The Tannebergers alleged in their complaint that Paeplow converted their security deposit, causing willful and malicious injury. Despite the fact that there has been no discovery and the parties have claimed that discovery is unnecessary, taking the Tannebergers' allegations as true, we hold that it does not appear with certainty that the Tannebergers could prove no set of facts which would entitle them to relief. Accordingly, the Motion to dismiss is denied. Counsel for Paeplow shall, within 10 days of this Memorandum of Decision, settle an order consistent herewith.
[1] Our subject matter jurisdiction over this controversy arises under 28 U.S.C. § 1334(b) and the General Reference to the Court under Part V of the Local District Court Rules for the District of Vermont. This is a core matter under 28 U.S.C. § 157(I). This Memorandum of Decision constitutes findings of fact and conclusions of law under Fed.R.Civ.P. 52, as made applicable to this proceeding by Fed.R.Bkrtcy.P. 7052.
[2] Section 4461 "Security deposits" provides:
(a) A security deposit is an advance, deposit or pre-paid rent, however named, which is refundable to the tenant at the termination or expiration of the tenancy. The function of a security deposit is to secure the performance of a tenant's obligations to pay rent and to maintain a dwelling unit.

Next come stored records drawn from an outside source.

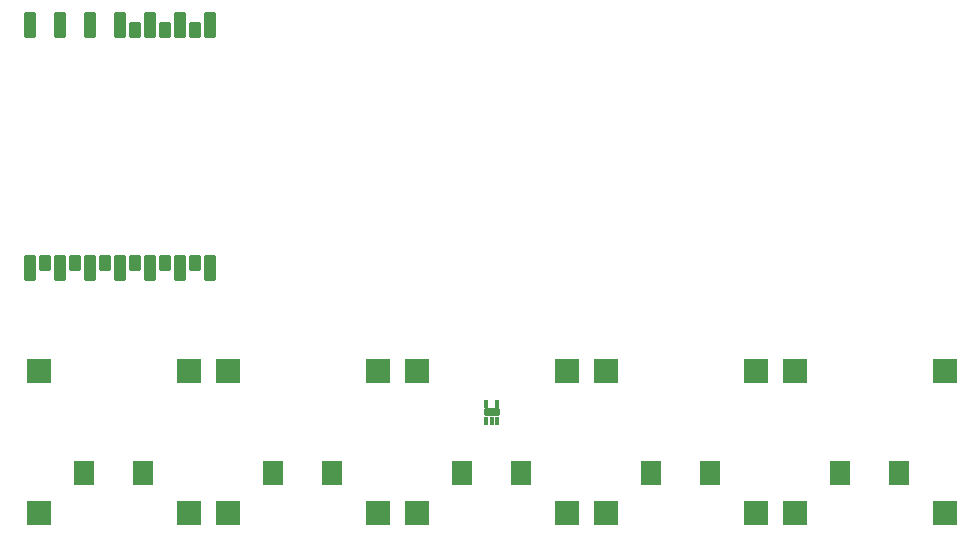
<source format=gbr>
%TF.GenerationSoftware,KiCad,Pcbnew,9.0.1*%
%TF.CreationDate,2025-04-18T20:51:15-05:00*%
%TF.ProjectId,utility_board,7574696c-6974-4795-9f62-6f6172642e6b,v1.0.0*%
%TF.SameCoordinates,Original*%
%TF.FileFunction,Soldermask,Top*%
%TF.FilePolarity,Negative*%
%FSLAX46Y46*%
G04 Gerber Fmt 4.6, Leading zero omitted, Abs format (unit mm)*
G04 Created by KiCad (PCBNEW 9.0.1) date 2025-04-18 20:51:15*
%MOMM*%
%LPD*%
G01*
G04 APERTURE LIST*
G04 Aperture macros list*
%AMRoundRect*
0 Rectangle with rounded corners*
0 $1 Rounding radius*
0 $2 $3 $4 $5 $6 $7 $8 $9 X,Y pos of 4 corners*
0 Add a 4 corners polygon primitive as box body*
4,1,4,$2,$3,$4,$5,$6,$7,$8,$9,$2,$3,0*
0 Add four circle primitives for the rounded corners*
1,1,$1+$1,$2,$3*
1,1,$1+$1,$4,$5*
1,1,$1+$1,$6,$7*
1,1,$1+$1,$8,$9*
0 Add four rect primitives between the rounded corners*
20,1,$1+$1,$2,$3,$4,$5,0*
20,1,$1+$1,$4,$5,$6,$7,0*
20,1,$1+$1,$6,$7,$8,$9,0*
20,1,$1+$1,$8,$9,$2,$3,0*%
G04 Aperture macros list end*
%ADD10RoundRect,0.050000X-0.775000X-1.000000X0.775000X-1.000000X0.775000X1.000000X-0.775000X1.000000X0*%
%ADD11RoundRect,0.050000X-1.000000X-1.000000X1.000000X-1.000000X1.000000X1.000000X-1.000000X1.000000X0*%
%ADD12RoundRect,0.060000X-0.140000X-0.252500X0.140000X-0.252500X0.140000X0.252500X-0.140000X0.252500X0*%
%ADD13RoundRect,0.090000X-0.610000X-0.210000X0.610000X-0.210000X0.610000X0.210000X-0.610000X0.210000X0*%
%ADD14RoundRect,0.105000X-0.420000X0.961000X-0.420000X-0.961000X0.420000X-0.961000X0.420000X0.961000X0*%
%ADD15RoundRect,0.105000X0.420000X-0.961000X0.420000X0.961000X-0.420000X0.961000X-0.420000X-0.961000X0*%
%ADD16RoundRect,0.105000X-0.420000X0.561000X-0.420000X-0.561000X0.420000X-0.561000X0.420000X0.561000X0*%
%ADD17RoundRect,0.105000X0.420000X-0.561000X0.420000X0.561000X-0.420000X0.561000X-0.420000X-0.561000X0*%
G04 APERTURE END LIST*
D10*
%TO.C,S1*%
X107500000Y-192650000D03*
X112500000Y-192650000D03*
D11*
X103650000Y-184000000D03*
X103650000Y-196000000D03*
X116350000Y-184000000D03*
X116350000Y-196000000D03*
%TD*%
D10*
%TO.C,S2*%
X123500000Y-192650000D03*
X128500000Y-192650000D03*
D11*
X119650000Y-184000000D03*
X119650000Y-196000000D03*
X132350000Y-184000000D03*
X132350000Y-196000000D03*
%TD*%
D10*
%TO.C,S3*%
X139500000Y-192650000D03*
X144500000Y-192650000D03*
D11*
X135650000Y-184000000D03*
X135650000Y-196000000D03*
X148350000Y-184000000D03*
X148350000Y-196000000D03*
%TD*%
D10*
%TO.C,S4*%
X155500000Y-192650000D03*
X160500000Y-192650000D03*
D11*
X151650000Y-184000000D03*
X151650000Y-196000000D03*
X164350000Y-184000000D03*
X164350000Y-196000000D03*
%TD*%
D10*
%TO.C,S5*%
X171500000Y-192650000D03*
X176500000Y-192650000D03*
D11*
X167650000Y-184000000D03*
X167650000Y-196000000D03*
X180350000Y-184000000D03*
X180350000Y-196000000D03*
%TD*%
D12*
%TO.C,D1*%
X142500000Y-188187500D03*
X142000000Y-188187500D03*
X141500000Y-188187500D03*
X142500000Y-186812500D03*
X141500000Y-186812500D03*
D13*
X142000000Y-187500000D03*
%TD*%
D14*
%TO.C,J1*%
X102883500Y-175287000D03*
X105423500Y-175287000D03*
X107963500Y-175287000D03*
X110503500Y-175287000D03*
X113043500Y-175287000D03*
X115583500Y-175287000D03*
X118123500Y-175287000D03*
D15*
X118123500Y-154713000D03*
X115583500Y-154713000D03*
X113043500Y-154713000D03*
X110503500Y-154713000D03*
X107963500Y-154713000D03*
X105423500Y-154713000D03*
X102883500Y-154713000D03*
D16*
X104153500Y-174887000D03*
X106693500Y-174887000D03*
X109233500Y-174887000D03*
X111773500Y-174887000D03*
X114313500Y-174887000D03*
X116853500Y-174887000D03*
D17*
X116853500Y-155113000D03*
X114313500Y-155113000D03*
X111773500Y-155113000D03*
%TD*%
M02*

</source>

(b) The landlord may retain all or a portion of the security deposit for:
(1) non-payment of rent; (2) damage to property of the landlord, unless the damage is the result of normal wear and tear or the result of actions or events beyond the control of the tenant; (3) non-payment of utility or other charges which the tenant was required to pay directly to the landlord or to a utility; and (4) expenses required to remove from the rental unit articles abandoned by the tenant.
(c) A landlord shall return the security deposit to a tenant within 14 days from the date on which the tenant vacated or abandoned the dwelling unit, with a written statement itemizing any deductions. . . .
[3] This amount represents the security deposit doubled, attorney's fees and costs as provided by statute. 9 V.S.A. § 4461.
[4] Section 17(a)(4) of the Bankruptcy Act is the forerunner of 11 U.S.C. § 523(a)(4), and "[a]s the language of the provision governing defalcation while acting in a fiduciary capacity is almost identical under the Bankruptcy Act and the Bankruptcy Code, the case law construing Bankruptcy Act section 17(a)(4) should be followed in interpreting section 523(a)(4)." In re Paley, 8 B.R. 466, 468 (Bankr.E.D.N.Y.1981).